Before Luke proposed, he actually asked Emily if there "was anything else he needed to know". She just laughed....and I still don't know what, exactly (or who) she was laughing at. I like to think she was laughing at Luke....but almost ten years later, the jury is still out on that one.
But one thing that I love most about my BFF is that she is totally not judgey. Most obviously is that I am over 30 and still use 'BFF', so that is one. Another, is that she is fully supportive but can also tell me when I am wrong on those very rare occasions. I guess that comes with knowing someone for so long. Let me tell you, once you hold someone's hair more than a couple times, or help them use the bathroom in their wedding dress, walls come down. And she never gives me a hard time for loving Teen Mom almost as much as Alex.
So, today after talking with her I remembered several months ago. I was totally frustrated by the confines of being a stay at home mom and feeling the instant need to escape. I tell Luke I am running to Target and leave Alex with him. Knowing Luke loves going to Target right after hitting the Craft-Dollar-Tiny Figurine Store, I know he won't mind staying behind. On my way to Target (read: the exact moment the garage door closed) I call Emily for back up. She doesn't know it, but of course she doesn't disappoint.
Jane: "So am I going straight to Hell that I just told Luke I am going to Target, but I think I am going to the Tasting Room to have a glass of wine and read?"
Emily: (cackles with laughter) No, but have two glasses; one for me too."
I. Love. Her.
As a mom, I totally appreciate that when I mention to her throwing a towel in our whirlpool tub along with a couple toys so I can take a shower isn't unsafe it's resourceful. It isn't my fault Alex now hates all his toys that are in the first floor. I mean, he hasn't exactly said he hates them, but the screaming and head-banging is kinda a sign that he is less than thrilled than being in the bathroom with me....even is Yo Gabba Gabba is on the bathroom TV.

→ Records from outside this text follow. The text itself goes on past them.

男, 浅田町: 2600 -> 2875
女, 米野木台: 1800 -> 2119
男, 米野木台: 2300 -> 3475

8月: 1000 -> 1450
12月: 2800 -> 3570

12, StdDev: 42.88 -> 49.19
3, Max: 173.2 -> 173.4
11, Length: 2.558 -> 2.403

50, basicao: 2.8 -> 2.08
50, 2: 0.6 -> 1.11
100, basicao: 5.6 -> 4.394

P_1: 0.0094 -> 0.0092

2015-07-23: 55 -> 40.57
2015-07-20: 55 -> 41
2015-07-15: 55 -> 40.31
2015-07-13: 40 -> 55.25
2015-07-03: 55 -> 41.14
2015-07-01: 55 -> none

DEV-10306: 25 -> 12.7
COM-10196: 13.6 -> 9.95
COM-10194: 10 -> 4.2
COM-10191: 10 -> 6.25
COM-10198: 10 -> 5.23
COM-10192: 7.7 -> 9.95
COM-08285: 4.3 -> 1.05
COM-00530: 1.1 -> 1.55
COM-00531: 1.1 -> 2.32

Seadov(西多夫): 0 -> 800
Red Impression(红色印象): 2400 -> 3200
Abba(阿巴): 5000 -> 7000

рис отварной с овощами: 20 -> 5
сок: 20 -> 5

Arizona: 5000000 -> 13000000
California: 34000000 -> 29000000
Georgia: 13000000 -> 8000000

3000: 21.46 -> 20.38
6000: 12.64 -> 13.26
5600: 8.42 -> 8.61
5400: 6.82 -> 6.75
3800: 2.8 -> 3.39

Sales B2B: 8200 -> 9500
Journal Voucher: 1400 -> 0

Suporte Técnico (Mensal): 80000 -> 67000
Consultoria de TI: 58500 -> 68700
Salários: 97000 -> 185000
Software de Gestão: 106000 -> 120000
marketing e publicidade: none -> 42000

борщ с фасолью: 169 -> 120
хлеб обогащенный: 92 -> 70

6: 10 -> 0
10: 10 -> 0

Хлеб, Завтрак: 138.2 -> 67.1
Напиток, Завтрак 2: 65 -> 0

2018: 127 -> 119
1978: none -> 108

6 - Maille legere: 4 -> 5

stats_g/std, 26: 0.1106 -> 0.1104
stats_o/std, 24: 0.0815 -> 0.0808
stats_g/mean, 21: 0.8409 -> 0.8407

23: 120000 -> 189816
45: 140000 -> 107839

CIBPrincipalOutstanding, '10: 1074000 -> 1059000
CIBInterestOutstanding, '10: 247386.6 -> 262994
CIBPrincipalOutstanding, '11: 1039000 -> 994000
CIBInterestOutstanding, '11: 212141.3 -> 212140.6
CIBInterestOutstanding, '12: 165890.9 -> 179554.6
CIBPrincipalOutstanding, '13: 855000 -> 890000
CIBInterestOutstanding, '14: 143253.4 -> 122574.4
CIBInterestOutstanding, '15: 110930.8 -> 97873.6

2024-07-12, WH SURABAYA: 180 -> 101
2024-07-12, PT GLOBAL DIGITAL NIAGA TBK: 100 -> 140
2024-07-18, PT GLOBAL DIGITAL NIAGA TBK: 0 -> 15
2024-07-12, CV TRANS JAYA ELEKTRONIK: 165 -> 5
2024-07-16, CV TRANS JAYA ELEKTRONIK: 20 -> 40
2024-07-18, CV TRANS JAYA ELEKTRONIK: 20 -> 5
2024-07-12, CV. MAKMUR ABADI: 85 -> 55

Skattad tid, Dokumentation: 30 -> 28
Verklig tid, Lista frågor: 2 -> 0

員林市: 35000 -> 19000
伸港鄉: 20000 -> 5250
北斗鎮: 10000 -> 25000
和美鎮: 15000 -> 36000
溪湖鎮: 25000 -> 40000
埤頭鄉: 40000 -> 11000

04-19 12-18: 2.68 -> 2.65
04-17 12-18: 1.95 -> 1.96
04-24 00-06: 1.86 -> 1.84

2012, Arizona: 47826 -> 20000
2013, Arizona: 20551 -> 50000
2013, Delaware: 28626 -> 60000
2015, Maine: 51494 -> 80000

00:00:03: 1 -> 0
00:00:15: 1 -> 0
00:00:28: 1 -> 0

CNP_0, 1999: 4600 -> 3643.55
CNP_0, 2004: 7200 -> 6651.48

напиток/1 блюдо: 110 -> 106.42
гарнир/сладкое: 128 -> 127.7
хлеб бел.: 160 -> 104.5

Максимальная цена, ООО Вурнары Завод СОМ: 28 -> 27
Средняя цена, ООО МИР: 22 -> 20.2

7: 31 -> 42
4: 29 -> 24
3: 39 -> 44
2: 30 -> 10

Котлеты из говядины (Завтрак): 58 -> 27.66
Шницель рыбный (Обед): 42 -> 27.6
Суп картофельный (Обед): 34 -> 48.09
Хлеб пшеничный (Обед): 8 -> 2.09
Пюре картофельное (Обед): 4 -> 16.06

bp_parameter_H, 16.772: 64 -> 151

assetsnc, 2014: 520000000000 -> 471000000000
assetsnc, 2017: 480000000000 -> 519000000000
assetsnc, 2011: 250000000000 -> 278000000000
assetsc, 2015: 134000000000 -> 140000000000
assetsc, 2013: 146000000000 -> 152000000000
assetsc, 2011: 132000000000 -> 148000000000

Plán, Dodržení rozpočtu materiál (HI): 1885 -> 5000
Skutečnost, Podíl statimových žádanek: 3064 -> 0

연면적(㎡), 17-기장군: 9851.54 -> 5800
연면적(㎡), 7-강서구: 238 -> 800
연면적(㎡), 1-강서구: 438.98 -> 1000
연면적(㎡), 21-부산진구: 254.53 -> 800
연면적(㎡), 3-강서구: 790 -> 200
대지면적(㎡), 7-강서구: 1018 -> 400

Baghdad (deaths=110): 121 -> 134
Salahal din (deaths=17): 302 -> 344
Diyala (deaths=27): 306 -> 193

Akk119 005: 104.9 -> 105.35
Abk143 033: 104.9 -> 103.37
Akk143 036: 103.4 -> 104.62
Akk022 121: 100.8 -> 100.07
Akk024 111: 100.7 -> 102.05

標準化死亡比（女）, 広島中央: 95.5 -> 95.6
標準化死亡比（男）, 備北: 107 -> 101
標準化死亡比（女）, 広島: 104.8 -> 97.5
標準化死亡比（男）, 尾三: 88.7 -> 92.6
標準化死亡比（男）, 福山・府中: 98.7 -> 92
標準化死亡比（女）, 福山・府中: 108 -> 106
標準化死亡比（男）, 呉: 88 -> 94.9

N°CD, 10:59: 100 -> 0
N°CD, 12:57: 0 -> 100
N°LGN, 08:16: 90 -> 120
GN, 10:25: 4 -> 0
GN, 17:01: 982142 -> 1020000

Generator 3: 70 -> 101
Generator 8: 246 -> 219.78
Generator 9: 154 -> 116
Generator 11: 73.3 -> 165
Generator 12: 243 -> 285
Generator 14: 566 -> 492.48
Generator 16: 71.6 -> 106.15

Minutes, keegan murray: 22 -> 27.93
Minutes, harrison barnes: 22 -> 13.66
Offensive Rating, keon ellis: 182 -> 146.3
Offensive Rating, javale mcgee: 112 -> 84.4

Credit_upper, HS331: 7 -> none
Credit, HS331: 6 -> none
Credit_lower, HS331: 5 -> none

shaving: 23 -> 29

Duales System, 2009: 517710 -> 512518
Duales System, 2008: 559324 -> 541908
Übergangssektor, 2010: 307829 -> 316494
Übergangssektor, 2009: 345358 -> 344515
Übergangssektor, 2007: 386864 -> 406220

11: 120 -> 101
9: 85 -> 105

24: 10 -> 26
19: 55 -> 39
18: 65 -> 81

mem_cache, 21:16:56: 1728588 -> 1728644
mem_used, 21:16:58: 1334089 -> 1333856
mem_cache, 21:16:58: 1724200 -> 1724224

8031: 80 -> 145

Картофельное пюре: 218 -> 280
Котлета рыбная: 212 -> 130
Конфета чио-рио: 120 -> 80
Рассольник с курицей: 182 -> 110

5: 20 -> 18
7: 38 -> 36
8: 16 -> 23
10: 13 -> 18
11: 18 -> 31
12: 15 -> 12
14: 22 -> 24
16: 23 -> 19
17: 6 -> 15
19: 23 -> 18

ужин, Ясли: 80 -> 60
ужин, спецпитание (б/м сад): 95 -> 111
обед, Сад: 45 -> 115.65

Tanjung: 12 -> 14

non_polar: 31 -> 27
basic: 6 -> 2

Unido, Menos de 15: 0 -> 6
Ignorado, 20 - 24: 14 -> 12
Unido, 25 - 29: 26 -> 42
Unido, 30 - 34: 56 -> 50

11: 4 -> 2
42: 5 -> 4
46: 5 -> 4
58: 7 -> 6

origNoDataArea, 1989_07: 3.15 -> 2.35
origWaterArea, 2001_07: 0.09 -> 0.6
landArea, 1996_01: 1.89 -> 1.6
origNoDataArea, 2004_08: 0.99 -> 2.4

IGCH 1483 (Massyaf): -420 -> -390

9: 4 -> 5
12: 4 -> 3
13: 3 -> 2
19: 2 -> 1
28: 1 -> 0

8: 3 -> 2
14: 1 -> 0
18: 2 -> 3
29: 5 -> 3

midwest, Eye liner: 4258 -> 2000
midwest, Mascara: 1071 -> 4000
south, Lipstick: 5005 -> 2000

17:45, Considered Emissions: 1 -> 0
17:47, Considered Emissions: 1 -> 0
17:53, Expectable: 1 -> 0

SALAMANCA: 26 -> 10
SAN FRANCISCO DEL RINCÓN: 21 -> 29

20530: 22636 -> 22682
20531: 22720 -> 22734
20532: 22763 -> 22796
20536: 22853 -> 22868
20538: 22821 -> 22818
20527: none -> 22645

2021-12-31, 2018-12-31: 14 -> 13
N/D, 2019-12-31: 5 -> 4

Or, when I tell her about a nasty look I got from some girl when the fam and I were at a patio because we had a baby with us. Either I didn't get the memo that a place with picnic tables and a crock pot of free hot dogs is too fancy for a baby, or she didn't get the memo that Houston doesn't have an age requirement to enjoy a locally brewed beverage among friends. Emily didn't understand why she would even care and then sweetly reassured me that after college that beer will catch up to her.
Yeah, she is that good.
It's Tuesday, Em, and I am cheersing to you. You are the best a gal ever had.
And you should know, no wine was injured in this post.